Alberta set another record for number of new COVID-19 cases on Thursday.
Chief medical officer of health Dr. Deena Hinshaw announced 1,854 new cases of COVID-19 in Alberta on Thursday, bringing the active case total to 17,743. This includes 511 people in hospital and 97 in ICU.
“These numbers are very concerning and I know AHS are watching them carefully,” Hinshaw said.
Fourteen Albertans died since the last provincial COVID-19 update.
At her news conference, the province’s chief medical officer turned her attention to rural Albertans and some hesitance to following public health orders.
“COVID-19 is not a Calgary problem or an Edmonton problem,” Hinshaw said. “This is a provincial problem within the context of a global problem.”
She said the relatively low rates during the first wave in communities with smaller populations or at a distance from urban centres may have lulled some rural Albertans into a false sense of security.
“Unfortunately, our overall active case rates prove that COVID-19 doesn’t care where you live… It only takes one case entering the community to cause significant spread,” Hinshaw said.
She also warned that “being further away from health care, especially from advanced services like ICUs, can also make the experience even more daunting for those living in rural areas.”
“That’s why it’s important that all Albertans — rural and urban — take COVID-19 seriously and do everything possible to limit the spread.”

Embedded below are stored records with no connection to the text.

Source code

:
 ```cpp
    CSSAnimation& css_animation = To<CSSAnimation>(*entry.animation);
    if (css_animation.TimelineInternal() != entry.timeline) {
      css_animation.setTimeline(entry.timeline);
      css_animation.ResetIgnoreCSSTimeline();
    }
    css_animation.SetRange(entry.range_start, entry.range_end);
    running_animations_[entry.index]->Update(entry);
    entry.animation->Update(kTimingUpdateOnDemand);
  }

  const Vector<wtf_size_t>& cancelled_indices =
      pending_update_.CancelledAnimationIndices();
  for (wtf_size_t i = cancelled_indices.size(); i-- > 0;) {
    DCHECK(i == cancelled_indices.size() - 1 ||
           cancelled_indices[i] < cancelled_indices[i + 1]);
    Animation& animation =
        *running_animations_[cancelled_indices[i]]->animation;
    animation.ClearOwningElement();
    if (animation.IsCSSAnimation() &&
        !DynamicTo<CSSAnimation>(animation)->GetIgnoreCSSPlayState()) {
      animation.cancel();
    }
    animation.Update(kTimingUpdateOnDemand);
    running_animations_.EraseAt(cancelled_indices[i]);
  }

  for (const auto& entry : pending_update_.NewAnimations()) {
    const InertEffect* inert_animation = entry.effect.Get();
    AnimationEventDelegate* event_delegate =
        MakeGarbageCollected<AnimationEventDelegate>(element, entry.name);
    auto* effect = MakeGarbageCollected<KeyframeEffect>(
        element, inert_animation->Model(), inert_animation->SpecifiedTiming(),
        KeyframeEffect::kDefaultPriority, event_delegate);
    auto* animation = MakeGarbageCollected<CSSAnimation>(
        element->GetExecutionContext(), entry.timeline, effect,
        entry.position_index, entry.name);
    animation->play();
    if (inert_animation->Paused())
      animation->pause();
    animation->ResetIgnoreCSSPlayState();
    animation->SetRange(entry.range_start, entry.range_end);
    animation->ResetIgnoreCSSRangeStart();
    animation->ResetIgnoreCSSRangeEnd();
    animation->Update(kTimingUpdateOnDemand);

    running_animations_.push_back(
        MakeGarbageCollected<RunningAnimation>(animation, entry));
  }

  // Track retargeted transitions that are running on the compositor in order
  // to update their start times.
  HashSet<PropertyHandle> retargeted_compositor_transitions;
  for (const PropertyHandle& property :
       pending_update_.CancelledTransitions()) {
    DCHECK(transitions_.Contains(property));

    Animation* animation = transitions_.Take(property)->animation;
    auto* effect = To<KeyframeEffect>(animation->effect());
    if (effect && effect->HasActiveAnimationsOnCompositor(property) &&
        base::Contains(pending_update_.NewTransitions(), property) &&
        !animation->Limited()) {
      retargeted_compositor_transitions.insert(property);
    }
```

Hinshaw also clarified the guidance for carpooling, saying that where possible, carpooling should be done with members of the same household. Where that isn’t possible, two metres of distancing should be provided, with all occupants masking, washing/sanitizing their hands before and after the drive and even sanitizing the area they sat in.
Hinshaw pointed to the province’s website for more information about carpooling, ridesharing and other services.
“This is a great example of Albertans doing everything in their power to protect one another,” she said. “Knowledge and information from accurate sources is an important part about this.”
The province’s chief doctor also commented on “pushing the ceiling of testing” in the province, with recent days’ tests numbering more than 20,000. But the province isn’t going to increase testing capacity yet.
“The key metric that we’re tracking is the timeliness of testing, and we’ve been working with the lab to shorten the turnaround time between when the swab was taken and when the result is available,” Hinshaw said, noting the province is “hitting our mark” in testing samples.
Hinshaw would not say whether recent public health orders were working, saying the next few days could produce the “early impacts” of the restrictions put in place on Nov. 24.
“No one should be watching these numbers to determine whether or not to change their behaviour,” she said. “Behaviour needs to change and that’s already a mandate.
“What we need to do as we’re watching these numbers is determine whether or not there should be further changes.”